Sea Hunter was launched as part of the DARPA Anti-Submarine Warfare Continuous Trail Unmanned Vessel (ACTUV) program. Built at a cost of $20 million, the prototype is a trimaran featuring a streamlined central hull flanked by two outriggers containing submarine hunting equipment and torpedoes. Its top speed is 27 knots or 50 km/h.
Sea Hunter, the world's first robot warship, is capable of patrolling 10,000 nautical miles of ocean without a human crew. It will, however, be unable to launch its submarine killing torpedoes without human command. It will enter service with the U.S. Navy Third defending the West Coast of the USA.
Once operational, the Sea Hunter fleet will allow the Navy to relentlessly detect and track the very quiet diesel electric submarines that are the most potent subs in the navies of China and Russia. The Sea Hunter fleet will also make up for the decline in the number of Navy attack submarines by 2029. In contrast, China's attack submarines are expected to outnumber the Navy by that same year.
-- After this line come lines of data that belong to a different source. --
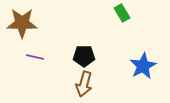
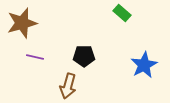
green rectangle: rotated 18 degrees counterclockwise
brown star: rotated 16 degrees counterclockwise
blue star: moved 1 px right, 1 px up
brown arrow: moved 16 px left, 2 px down
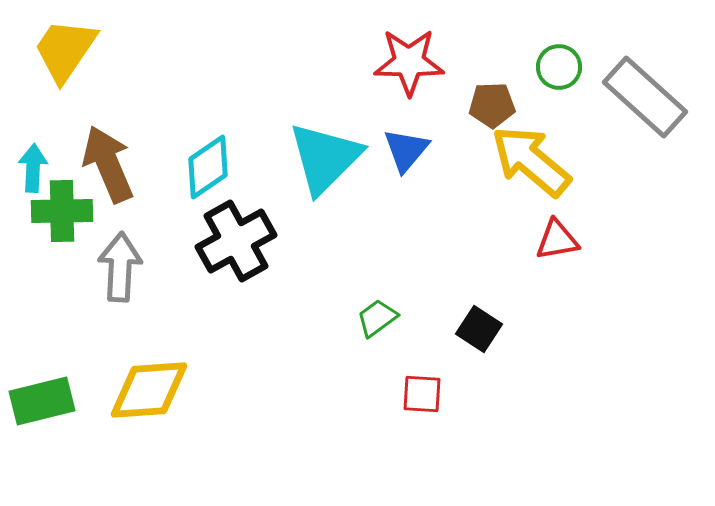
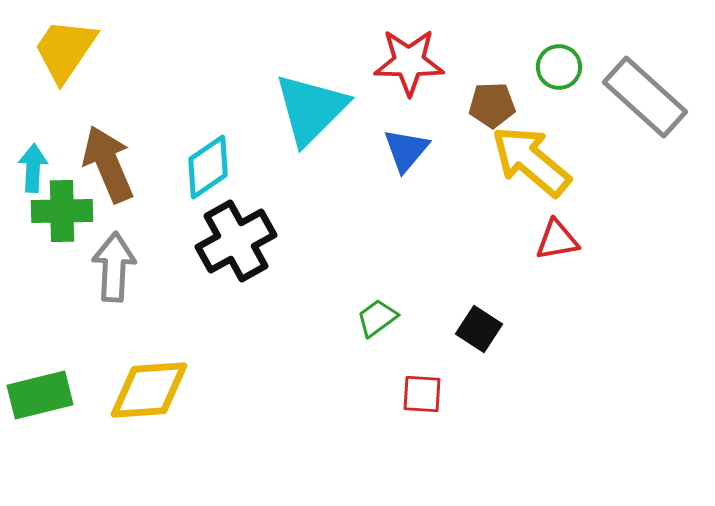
cyan triangle: moved 14 px left, 49 px up
gray arrow: moved 6 px left
green rectangle: moved 2 px left, 6 px up
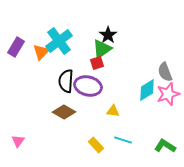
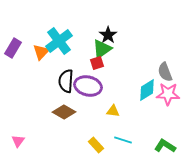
purple rectangle: moved 3 px left, 1 px down
pink star: rotated 20 degrees clockwise
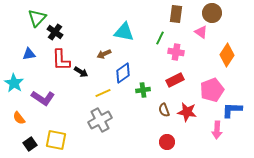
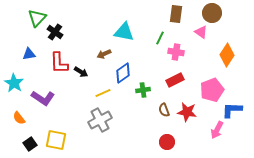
red L-shape: moved 2 px left, 3 px down
pink arrow: rotated 24 degrees clockwise
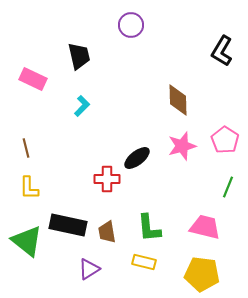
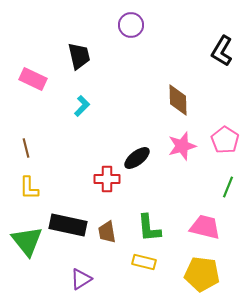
green triangle: rotated 12 degrees clockwise
purple triangle: moved 8 px left, 10 px down
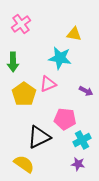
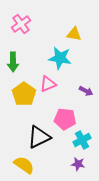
yellow semicircle: moved 1 px down
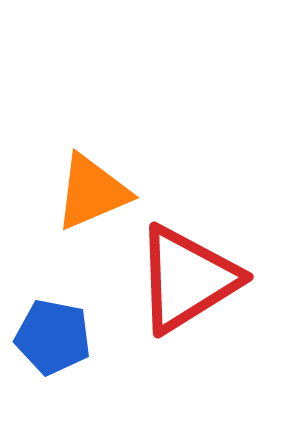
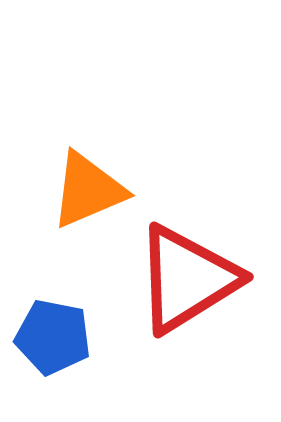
orange triangle: moved 4 px left, 2 px up
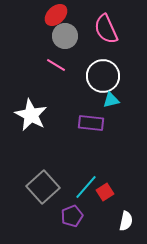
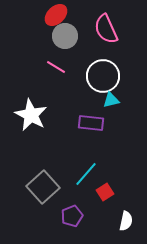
pink line: moved 2 px down
cyan line: moved 13 px up
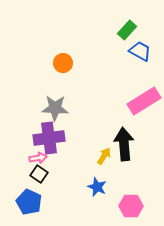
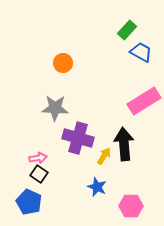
blue trapezoid: moved 1 px right, 1 px down
purple cross: moved 29 px right; rotated 24 degrees clockwise
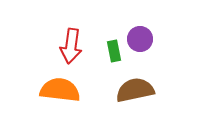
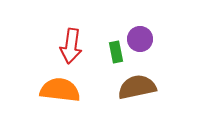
green rectangle: moved 2 px right, 1 px down
brown semicircle: moved 2 px right, 3 px up
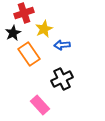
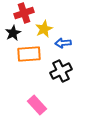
blue arrow: moved 1 px right, 2 px up
orange rectangle: rotated 60 degrees counterclockwise
black cross: moved 1 px left, 8 px up
pink rectangle: moved 3 px left
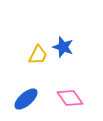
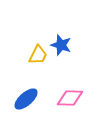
blue star: moved 2 px left, 2 px up
pink diamond: rotated 52 degrees counterclockwise
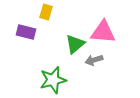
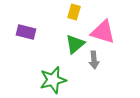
yellow rectangle: moved 28 px right
pink triangle: rotated 12 degrees clockwise
gray arrow: rotated 78 degrees counterclockwise
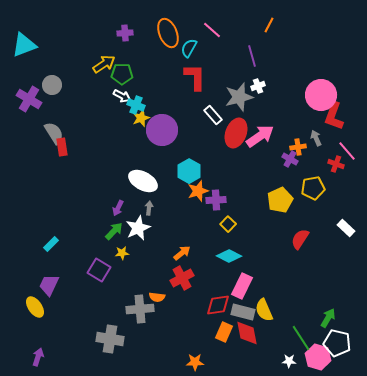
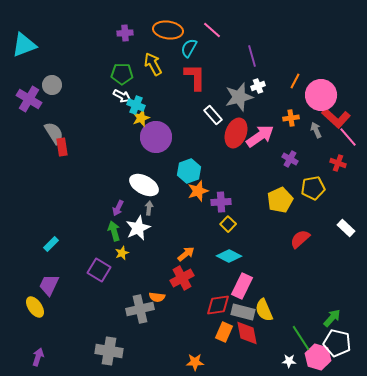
orange line at (269, 25): moved 26 px right, 56 px down
orange ellipse at (168, 33): moved 3 px up; rotated 60 degrees counterclockwise
yellow arrow at (104, 64): moved 49 px right; rotated 85 degrees counterclockwise
red L-shape at (334, 116): moved 2 px right, 2 px down; rotated 68 degrees counterclockwise
purple circle at (162, 130): moved 6 px left, 7 px down
gray arrow at (316, 138): moved 8 px up
orange cross at (298, 147): moved 7 px left, 29 px up
pink line at (347, 151): moved 1 px right, 14 px up
red cross at (336, 164): moved 2 px right, 1 px up
cyan hexagon at (189, 171): rotated 10 degrees clockwise
white ellipse at (143, 181): moved 1 px right, 4 px down
purple cross at (216, 200): moved 5 px right, 2 px down
green arrow at (114, 231): rotated 60 degrees counterclockwise
red semicircle at (300, 239): rotated 15 degrees clockwise
yellow star at (122, 253): rotated 16 degrees counterclockwise
orange arrow at (182, 253): moved 4 px right, 1 px down
gray cross at (140, 309): rotated 8 degrees counterclockwise
green arrow at (328, 318): moved 4 px right; rotated 12 degrees clockwise
gray cross at (110, 339): moved 1 px left, 12 px down
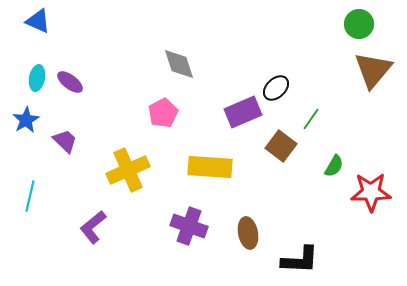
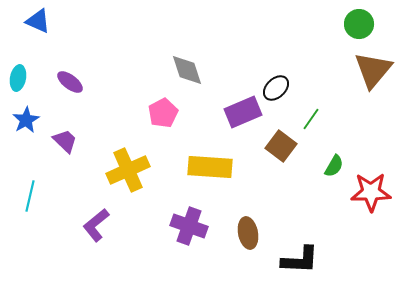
gray diamond: moved 8 px right, 6 px down
cyan ellipse: moved 19 px left
purple L-shape: moved 3 px right, 2 px up
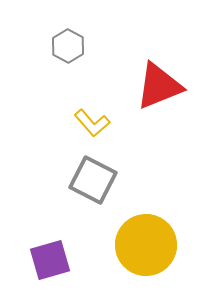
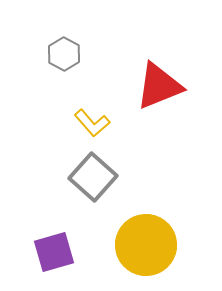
gray hexagon: moved 4 px left, 8 px down
gray square: moved 3 px up; rotated 15 degrees clockwise
purple square: moved 4 px right, 8 px up
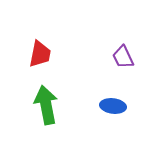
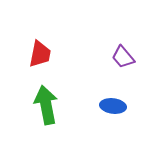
purple trapezoid: rotated 15 degrees counterclockwise
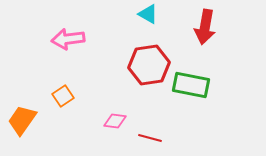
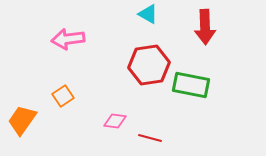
red arrow: rotated 12 degrees counterclockwise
"You can imagine anti-submarine warfare pickets. You can imagine anti-submarine warfare wolf packs. You can imagine mine warfare flotillas. You can imagine distributed anti-surface warfare action groups ... and you might be able to put a six-pack or a four-pack of missiles on it," said Deputy Secretary of Defense Robert Work.
"Now imagine 50 of these warships ... operating together under the hands of a flotilla commander. This is really something," he added.
Work believes that when the US Navy begins using the Sea Hunter-class drones, it will "be a Navy unlike any Navy in history, (with) a human-machine collaborative battle fleet that will confound our enemies."